Harmonia facial vale mais do que um procedimento isolado

Outro conceito importante é que o rosto passou a ser avaliado como um conjunto. Durante muitos anos, era comum tratar apenas uma região específica, como os lábios ou as maçãs do rosto.

Hoje, a tendência é analisar proporções, equilíbrio entre as estruturas da face e características individuais antes de indicar qualquer procedimento.

Em muitos casos, a melhor decisão é justamente não preencher determinada área ou utilizar quantidades menores de produto. Isso reduz o risco de exageros e preserva aquilo que torna cada rosto único.

A influência das redes sociais

Curiosamente, as próprias redes sociais contribuíram para essa mudança.

Se, em um primeiro momento, ajudaram a popularizar procedimentos estéticos, também passaram a expor rapidamente resultados artificiais. Rostos excessivamente preenchidos e transformações muito evidentes frequentemente se tornam alvo de críticas e comentários.
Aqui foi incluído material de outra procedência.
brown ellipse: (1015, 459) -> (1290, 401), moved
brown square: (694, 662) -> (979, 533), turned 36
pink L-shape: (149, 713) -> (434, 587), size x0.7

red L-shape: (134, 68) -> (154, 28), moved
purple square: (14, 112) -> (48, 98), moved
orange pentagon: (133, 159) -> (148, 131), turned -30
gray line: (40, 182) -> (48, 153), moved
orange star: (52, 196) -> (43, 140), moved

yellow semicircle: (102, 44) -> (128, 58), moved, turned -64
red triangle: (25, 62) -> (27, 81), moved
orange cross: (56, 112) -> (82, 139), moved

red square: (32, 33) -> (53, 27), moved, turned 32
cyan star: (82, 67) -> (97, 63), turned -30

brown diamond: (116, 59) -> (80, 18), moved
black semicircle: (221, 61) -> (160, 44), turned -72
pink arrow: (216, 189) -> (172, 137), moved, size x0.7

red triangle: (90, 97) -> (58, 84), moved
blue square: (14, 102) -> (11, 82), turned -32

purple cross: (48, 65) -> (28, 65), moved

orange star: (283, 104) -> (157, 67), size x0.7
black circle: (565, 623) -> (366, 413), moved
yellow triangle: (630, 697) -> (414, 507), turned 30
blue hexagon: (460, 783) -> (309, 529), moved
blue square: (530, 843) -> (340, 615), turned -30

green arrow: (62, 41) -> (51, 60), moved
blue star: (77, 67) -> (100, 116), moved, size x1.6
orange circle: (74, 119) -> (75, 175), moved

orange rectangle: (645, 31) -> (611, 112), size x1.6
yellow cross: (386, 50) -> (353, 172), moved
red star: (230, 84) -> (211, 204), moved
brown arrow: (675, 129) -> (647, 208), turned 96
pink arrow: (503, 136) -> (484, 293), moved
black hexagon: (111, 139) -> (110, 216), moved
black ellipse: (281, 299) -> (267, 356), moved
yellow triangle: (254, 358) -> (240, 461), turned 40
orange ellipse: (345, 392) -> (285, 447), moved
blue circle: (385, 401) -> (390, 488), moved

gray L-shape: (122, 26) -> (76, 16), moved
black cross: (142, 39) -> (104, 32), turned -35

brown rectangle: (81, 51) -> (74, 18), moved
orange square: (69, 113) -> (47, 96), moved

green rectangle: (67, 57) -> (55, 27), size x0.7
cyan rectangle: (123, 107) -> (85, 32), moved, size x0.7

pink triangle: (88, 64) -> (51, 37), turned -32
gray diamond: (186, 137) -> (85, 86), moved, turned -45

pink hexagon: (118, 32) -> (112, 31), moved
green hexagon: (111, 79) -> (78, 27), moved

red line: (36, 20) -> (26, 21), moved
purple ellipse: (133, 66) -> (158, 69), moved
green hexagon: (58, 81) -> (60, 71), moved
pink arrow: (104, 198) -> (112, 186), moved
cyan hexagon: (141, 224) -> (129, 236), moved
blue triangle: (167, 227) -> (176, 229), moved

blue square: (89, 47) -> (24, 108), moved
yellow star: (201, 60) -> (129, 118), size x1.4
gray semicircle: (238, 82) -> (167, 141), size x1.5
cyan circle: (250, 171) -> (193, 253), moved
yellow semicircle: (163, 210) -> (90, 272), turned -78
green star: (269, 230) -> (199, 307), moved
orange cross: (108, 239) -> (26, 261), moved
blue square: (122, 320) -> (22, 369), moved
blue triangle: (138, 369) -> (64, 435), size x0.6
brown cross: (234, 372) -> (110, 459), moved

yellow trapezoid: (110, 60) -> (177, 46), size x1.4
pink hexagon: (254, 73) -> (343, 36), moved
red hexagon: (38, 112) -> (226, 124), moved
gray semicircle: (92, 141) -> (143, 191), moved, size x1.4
Ao mesmo tempo, cresce a valorização de uma aparência saudável, descansada e compatível com a idade de cada pessoa. A estética moderna parece caminhar para um equilíbrio: utilizar a tecnologia disponível sem apagar as características individuais.

Talvez o maior elogio que um paciente possa receber depois de um tratamento seja justamente aquele que não menciona o procedimento. Porque a melhor dermatologia não é aquela que muda um rosto. É aquela que faz a pessoa parecer bem, preservando sua identidade.